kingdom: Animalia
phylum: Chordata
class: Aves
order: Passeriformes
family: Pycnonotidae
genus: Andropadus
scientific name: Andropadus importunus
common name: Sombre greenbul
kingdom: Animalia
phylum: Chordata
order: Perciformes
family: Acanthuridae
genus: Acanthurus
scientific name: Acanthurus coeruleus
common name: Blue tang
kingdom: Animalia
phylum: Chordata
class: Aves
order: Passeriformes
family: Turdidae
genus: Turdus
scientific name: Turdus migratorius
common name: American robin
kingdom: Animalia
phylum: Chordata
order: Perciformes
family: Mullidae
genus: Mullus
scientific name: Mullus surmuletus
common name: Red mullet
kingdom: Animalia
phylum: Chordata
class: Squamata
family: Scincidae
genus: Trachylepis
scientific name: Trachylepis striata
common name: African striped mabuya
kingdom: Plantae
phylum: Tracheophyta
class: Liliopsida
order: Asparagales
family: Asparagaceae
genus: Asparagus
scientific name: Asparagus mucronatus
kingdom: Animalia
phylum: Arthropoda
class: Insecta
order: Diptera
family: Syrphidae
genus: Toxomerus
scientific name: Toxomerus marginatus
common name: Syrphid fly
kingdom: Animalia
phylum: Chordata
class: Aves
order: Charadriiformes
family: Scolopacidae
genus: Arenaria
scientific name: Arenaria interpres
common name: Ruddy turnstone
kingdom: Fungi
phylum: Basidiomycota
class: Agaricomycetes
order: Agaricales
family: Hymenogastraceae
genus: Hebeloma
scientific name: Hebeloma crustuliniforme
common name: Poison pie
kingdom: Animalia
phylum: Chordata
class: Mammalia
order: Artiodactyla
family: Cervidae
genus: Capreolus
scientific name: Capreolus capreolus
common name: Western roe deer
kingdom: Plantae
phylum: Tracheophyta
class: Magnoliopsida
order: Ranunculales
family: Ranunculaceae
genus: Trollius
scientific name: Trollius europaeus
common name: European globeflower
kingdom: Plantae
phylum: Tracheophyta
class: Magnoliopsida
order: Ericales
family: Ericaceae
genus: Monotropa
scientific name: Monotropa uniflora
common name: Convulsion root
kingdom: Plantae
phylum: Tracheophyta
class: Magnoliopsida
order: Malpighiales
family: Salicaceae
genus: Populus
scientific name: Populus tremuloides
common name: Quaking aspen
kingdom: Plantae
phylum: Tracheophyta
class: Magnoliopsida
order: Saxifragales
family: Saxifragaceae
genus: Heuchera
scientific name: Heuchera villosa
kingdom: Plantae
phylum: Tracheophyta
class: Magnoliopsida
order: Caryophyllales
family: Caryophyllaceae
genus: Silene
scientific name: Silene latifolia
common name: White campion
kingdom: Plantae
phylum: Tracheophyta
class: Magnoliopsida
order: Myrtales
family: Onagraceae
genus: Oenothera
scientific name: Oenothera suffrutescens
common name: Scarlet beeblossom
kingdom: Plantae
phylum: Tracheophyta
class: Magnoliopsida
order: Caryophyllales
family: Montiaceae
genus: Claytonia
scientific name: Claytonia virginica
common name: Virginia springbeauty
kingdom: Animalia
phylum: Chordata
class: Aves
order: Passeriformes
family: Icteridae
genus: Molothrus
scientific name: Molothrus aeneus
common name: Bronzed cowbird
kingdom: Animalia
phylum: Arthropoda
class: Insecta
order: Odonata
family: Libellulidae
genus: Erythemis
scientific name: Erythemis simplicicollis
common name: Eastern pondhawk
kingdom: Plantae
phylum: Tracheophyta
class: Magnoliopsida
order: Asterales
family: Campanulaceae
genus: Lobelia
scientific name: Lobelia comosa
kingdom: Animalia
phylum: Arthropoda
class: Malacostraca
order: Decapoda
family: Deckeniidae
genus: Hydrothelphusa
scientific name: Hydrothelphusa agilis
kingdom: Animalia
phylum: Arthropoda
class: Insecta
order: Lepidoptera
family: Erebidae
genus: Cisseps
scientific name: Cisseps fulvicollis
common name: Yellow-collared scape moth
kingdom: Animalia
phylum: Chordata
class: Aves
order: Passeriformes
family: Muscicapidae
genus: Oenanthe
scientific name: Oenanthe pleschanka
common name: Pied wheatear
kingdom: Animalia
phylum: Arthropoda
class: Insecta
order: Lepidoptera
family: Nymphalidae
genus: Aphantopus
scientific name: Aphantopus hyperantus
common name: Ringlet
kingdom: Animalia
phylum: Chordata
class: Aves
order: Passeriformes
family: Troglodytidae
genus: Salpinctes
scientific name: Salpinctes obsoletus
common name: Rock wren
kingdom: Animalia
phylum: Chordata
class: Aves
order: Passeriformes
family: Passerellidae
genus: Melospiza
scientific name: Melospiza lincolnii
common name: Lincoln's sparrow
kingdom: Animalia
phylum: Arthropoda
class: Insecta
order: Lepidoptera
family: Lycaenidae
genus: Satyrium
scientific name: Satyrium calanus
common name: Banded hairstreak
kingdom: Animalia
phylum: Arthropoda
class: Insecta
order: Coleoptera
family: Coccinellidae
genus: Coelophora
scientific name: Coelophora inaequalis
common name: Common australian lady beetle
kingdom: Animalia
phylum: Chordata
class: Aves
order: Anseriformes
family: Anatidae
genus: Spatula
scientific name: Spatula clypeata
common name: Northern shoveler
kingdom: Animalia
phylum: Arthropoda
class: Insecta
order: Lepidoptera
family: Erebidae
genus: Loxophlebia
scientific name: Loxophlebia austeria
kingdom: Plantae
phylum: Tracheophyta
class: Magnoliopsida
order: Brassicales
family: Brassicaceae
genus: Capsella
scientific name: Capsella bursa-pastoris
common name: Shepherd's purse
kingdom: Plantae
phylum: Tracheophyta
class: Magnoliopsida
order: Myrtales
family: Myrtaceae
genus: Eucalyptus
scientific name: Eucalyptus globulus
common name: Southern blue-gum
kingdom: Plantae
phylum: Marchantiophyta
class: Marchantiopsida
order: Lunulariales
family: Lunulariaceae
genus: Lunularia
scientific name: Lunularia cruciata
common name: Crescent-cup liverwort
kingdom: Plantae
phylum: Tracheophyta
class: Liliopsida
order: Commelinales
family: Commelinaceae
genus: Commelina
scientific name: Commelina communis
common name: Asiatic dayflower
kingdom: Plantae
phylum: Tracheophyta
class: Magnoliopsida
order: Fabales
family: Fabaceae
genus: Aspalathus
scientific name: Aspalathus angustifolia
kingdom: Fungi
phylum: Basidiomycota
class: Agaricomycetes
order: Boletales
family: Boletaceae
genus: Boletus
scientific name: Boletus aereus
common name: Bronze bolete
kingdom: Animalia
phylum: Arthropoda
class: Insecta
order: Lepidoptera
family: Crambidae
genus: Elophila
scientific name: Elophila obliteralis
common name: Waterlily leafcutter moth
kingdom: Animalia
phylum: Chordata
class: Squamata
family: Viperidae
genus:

- _Petit exercice_
Pourriez-vous reproduire mot pour mot chaque ligne des entrées ci-dessus, de la première à la dernière, sans en omettre aucune ?

- _Réponse au problème_
kingdom: Animalia
phylum: Chordata
class: Aves
order: Passeriformes
family: Pycnonotidae
genus: Andropadus
scientific name: Andropadus importunus
common name: Sombre greenbul
kingdom: Animalia
phylum: Chordata
order: Perciformes
family: Acanthuridae
genus: Acanthurus
scientific name: Acanthurus coeruleus
common name: Blue tang
kingdom: Animalia
phylum: Chordata
class: Aves
order: Passeriformes
family: Turdidae
genus: Turdus
scientific name: Turdus migratorius
common name: American robin
kingdom: Animalia
phylum: Chordata
order: Perciformes
family: Mullidae
genus: Mullus
scientific name: Mullus surmuletus
common name: Red mullet
kingdom: Animalia
phylum: Chordata
class: Squamata
family: Scincidae
genus: Trachylepis
scientific name: Trachylepis striata
common name: African striped mabuya
kingdom: Plantae
phylum: Tracheophyta
class: Liliopsida
order: Asparagales
family: Asparagaceae
genus: Asparagus
scientific name: Asparagus mucronatus
kingdom: Animalia
phylum: Arthropoda
class: Insecta
order: Diptera
family: Syrphidae
genus: Toxomerus
scientific name: Toxomerus marginatus
common name: Syrphid fly
kingdom: Animalia
phylum: Chordata
class: Aves
order: Charadriiformes
family: Scolopacidae
genus: Arenaria
scientific name: Arenaria interpres
common name: Ruddy turnstone
kingdom: Fungi
phylum: Basidiomycota
class: Agaricomycetes
order: Agaricales
family: Hymenogastraceae
genus: Hebeloma
scientific name: Hebeloma crustuliniforme
common name: Poison pie
kingdom: Animalia
phylum: Chordata
class: Mammalia
order: Artiodactyla
family: Cervidae
genus: Capreolus
scientific name: Capreolus capreolus
common name: Western roe deer
kingdom: Plantae
phylum: Tracheophyta
class: Magnoliopsida
order: Ranunculales
family: Ranunculaceae
genus: Trollius
scientific name: Trollius europaeus
common name: European globeflower
kingdom: Plantae
phylum: Tracheophyta
class: Magnoliopsida
order: Ericales
family: Ericaceae
genus: Monotropa
scientific name: Monotropa uniflora
common name: Convulsion root
kingdom: Plantae
phylum: Tracheophyta
class: Magnoliopsida
order: Malpighiales
family: Salicaceae
genus: Populus
scientific name: Populus tremuloides
common name: Quaking aspen
kingdom: Plantae
phylum: Tracheophyta
class: Magnoliopsida
order: Saxifragales
family: Saxifragaceae
genus: Heuchera
scientific name: Heuchera villosa
kingdom: Plantae
phylum: Tracheophyta
class: Magnoliopsida
order: Caryophyllales
family: Caryophyllaceae
genus: Silene
scientific name: Silene latifolia
common name: White campion
kingdom: Plantae
phylum: Tracheophyta
class: Magnoliopsida
order: Myrtales
family: Onagraceae
genus: Oenothera
scientific name: Oenothera suffrutescens
common name: Scarlet beeblossom
kingdom: Plantae
phylum: Tracheophyta
class: Magnoliopsida
order: Caryophyllales
family: Montiaceae
genus: Claytonia
scientific name: Claytonia virginica
common name: Virginia springbeauty
kingdom: Animalia
phylum: Chordata
class: Aves
order: Passeriformes
family: Icteridae
genus: Molothrus
scientific name: Molothrus aeneus
common name: Bronzed cowbird
kingdom: Animalia
phylum: Arthropoda
class: Insecta
order: Odonata
family: Libellulidae
genus: Erythemis
scientific name: Erythemis simplicicollis
common name: Eastern pondhawk
kingdom: Plantae
phylum: Tracheophyta
class: Magnoliopsida
order: Asterales
family: Campanulaceae
genus: Lobelia
scientific name: Lobelia comosa
kingdom: Animalia
phylum: Arthropoda
class: Malacostraca
order: Decapoda
family: Deckeniidae
genus: Hydrothelphusa
scientific name: Hydrothelphusa agilis
kingdom: Animalia
phylum: Arthropoda
class: Insecta
order: Lepidoptera
family: Erebidae
genus: Cisseps
scientific name: Cisseps fulvicollis
common name: Yellow-collared scape moth
kingdom: Animalia
phylum: Chordata
class: Aves
order: Passeriformes
family: Muscicapidae
genus: Oenanthe
scientific name: Oenanthe pleschanka
common name: Pied wheatear
kingdom: Animalia
phylum: Arthropoda
class: Insecta
order: Lepidoptera
family: Nymphalidae
genus: Aphantopus
scientific name: Aphantopus hyperantus
common name: Ringlet
kingdom: Animalia
phylum: Chordata
class: Aves
order: Passeriformes
family: Troglodytidae
genus: Salpinctes
scientific name: Salpinctes obsoletus
common name: Rock wren
kingdom: Animalia
phylum: Chordata
class: Aves
order: Passeriformes
family: Passerellidae
genus: Melospiza
scientific name: Melospiza lincolnii
common name: Lincoln's sparrow
kingdom: Animalia
phylum: Arthropoda
class: Insecta
order: Lepidoptera
family: Lycaenidae
genus: Satyrium
scientific name: Satyrium calanus
common name: Banded hairstreak
kingdom: Animalia
phylum: Arthropoda
class: Insecta
order: Coleoptera
family: Coccinellidae
genus: Coelophora
scientific name: Coelophora inaequalis
common name: Common australian lady beetle
kingdom: Animalia
phylum: Chordata
class: Aves
order: Anseriformes
family: Anatidae
genus: Spatula
scientific name: Spatula clypeata
common name: Northern shoveler
kingdom: Animalia
phylum: Arthropoda
class: Insecta
order: Lepidoptera
family: Erebidae
genus: Loxophlebia
scientific name: Loxophlebia austeria
kingdom: Plantae
phylum: Tracheophyta
class: Magnoliopsida
order: Brassicales
family: Brassicaceae
genus: Capsella
scientific name: Capsella bursa-pastoris
common name: Shepherd's purse
kingdom: Plantae
phylum: Tracheophyta
class: Magnoliopsida
order: Myrtales
family: Myrtaceae
genus: Eucalyptus
scientific name: Eucalyptus globulus
common name: Southern blue-gum
kingdom: Plantae
phylum: Marchantiophyta
class: Marchantiopsida
order: Lunulariales
family: Lunulariaceae
genus: Lunularia
scientific name: Lunularia cruciata
common name: Crescent-cup liverwort
kingdom: Plantae
phylum: Tracheophyta
class: Liliopsida
order: Commelinales
family: Commelinaceae
genus: Commelina
scientific name: Commelina communis
common name: Asiatic dayflower
kingdom: Plantae
phylum: Tracheophyta
class: Magnoliopsida
order: Fabales
family: Fabaceae
genus: Aspalathus
scientific name: Aspalathus angustifolia
kingdom: Fungi
phylum: Basidiomycota
class: Agaricomycetes
order: Boletales
family: Boletaceae
genus: Boletus
scientific name: Boletus aereus
common name: Bronze bolete
kingdom: Animalia
phylum: Arthropoda
class: Insecta
order: Lepidoptera
family: Crambidae
genus: Elophila
scientific name: Elophila obliteralis
common name: Waterlily leafcutter moth
kingdom: Animalia
phylum: Chordata
class: Squamata
family: Viperidae
genus:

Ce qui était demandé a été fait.